==== Entries shown ====
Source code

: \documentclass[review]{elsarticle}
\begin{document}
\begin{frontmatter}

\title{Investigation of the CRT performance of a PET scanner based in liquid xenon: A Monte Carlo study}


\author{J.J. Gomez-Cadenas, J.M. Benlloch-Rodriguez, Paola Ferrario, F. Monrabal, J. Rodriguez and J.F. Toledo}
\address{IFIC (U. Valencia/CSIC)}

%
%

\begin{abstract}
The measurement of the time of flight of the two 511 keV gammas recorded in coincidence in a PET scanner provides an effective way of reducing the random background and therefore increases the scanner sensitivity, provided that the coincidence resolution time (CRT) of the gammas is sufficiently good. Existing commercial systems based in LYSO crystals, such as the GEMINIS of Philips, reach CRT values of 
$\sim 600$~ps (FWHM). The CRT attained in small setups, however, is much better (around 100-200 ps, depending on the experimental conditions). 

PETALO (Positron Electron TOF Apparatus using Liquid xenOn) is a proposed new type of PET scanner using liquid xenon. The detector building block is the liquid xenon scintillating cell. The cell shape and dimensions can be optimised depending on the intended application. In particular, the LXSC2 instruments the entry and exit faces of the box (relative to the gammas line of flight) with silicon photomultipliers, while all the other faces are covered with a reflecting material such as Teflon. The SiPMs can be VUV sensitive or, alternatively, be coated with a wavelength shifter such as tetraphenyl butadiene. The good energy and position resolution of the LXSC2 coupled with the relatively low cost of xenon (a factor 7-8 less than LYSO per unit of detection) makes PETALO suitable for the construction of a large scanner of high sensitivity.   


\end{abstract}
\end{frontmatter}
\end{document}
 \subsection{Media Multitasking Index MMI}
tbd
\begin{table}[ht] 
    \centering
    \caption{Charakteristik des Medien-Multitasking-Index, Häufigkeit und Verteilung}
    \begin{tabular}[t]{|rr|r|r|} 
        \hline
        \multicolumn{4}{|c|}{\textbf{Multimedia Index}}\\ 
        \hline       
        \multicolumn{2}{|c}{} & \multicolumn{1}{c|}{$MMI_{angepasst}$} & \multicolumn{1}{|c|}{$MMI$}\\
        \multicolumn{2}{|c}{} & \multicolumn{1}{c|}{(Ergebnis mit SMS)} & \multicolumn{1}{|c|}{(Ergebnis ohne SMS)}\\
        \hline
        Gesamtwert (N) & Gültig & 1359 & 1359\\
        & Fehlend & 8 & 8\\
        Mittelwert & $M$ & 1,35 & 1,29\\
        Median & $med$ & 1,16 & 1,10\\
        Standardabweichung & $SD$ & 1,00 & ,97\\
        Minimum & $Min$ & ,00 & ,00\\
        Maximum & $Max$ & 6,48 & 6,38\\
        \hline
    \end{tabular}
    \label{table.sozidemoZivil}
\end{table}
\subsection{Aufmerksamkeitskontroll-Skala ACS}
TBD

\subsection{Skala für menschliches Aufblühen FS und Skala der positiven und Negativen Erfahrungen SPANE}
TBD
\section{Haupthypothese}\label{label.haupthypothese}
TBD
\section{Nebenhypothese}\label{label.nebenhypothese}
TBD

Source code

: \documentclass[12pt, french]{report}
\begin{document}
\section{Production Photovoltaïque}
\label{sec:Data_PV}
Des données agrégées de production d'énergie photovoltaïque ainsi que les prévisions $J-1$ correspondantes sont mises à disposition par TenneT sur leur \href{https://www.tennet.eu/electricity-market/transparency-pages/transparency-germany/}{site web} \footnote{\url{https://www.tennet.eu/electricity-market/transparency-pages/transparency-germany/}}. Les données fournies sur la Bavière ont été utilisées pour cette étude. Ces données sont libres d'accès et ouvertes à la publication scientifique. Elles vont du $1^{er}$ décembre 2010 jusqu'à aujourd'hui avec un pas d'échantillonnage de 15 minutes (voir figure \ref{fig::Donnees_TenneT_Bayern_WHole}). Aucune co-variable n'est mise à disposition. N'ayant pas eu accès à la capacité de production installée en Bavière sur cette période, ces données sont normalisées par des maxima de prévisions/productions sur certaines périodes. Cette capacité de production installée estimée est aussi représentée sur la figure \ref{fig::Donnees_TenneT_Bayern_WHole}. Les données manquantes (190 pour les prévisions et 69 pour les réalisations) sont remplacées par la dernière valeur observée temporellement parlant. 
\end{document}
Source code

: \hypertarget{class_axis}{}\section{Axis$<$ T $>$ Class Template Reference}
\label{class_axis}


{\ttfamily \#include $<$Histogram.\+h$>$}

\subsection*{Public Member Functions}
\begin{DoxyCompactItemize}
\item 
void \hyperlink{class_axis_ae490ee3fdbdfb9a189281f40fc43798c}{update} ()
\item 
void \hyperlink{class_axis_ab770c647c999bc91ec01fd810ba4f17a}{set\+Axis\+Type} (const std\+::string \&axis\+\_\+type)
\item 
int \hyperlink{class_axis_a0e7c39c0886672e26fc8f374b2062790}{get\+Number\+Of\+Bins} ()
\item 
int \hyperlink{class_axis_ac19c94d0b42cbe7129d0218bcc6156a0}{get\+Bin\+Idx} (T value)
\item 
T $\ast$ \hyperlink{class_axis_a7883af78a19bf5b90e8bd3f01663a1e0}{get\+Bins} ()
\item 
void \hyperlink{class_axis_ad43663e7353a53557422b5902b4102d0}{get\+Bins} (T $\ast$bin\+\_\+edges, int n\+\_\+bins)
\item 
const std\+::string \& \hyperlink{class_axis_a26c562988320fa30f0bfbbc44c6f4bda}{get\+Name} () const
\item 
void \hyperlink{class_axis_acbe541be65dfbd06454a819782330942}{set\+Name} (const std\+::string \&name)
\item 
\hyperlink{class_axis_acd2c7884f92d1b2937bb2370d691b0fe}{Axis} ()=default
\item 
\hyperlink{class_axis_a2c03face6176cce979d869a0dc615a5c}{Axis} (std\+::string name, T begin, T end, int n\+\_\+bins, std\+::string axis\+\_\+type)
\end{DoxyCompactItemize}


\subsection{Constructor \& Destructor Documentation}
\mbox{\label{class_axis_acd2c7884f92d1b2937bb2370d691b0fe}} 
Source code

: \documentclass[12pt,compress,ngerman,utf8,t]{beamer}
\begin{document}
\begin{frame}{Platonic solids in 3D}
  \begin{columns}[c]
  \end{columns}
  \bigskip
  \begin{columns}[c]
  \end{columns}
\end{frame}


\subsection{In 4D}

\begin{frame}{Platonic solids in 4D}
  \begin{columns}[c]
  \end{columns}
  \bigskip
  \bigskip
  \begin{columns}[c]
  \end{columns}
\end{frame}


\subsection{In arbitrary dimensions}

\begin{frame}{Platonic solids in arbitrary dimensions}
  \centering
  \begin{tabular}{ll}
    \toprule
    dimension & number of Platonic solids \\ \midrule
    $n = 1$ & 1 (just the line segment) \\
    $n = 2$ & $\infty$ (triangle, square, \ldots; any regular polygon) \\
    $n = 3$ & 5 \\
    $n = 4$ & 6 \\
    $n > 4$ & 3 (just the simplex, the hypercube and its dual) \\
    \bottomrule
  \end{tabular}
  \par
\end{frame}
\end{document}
====
Problem requirements >> Scan the records above for the word "documentclass". Show each line in which it appears.

Problem solution >>
: \documentclass[review]{elsarticle}
: \documentclass[12pt, french]{report}
: \documentclass[12pt,compress,ngerman,utf8,t]{beamer}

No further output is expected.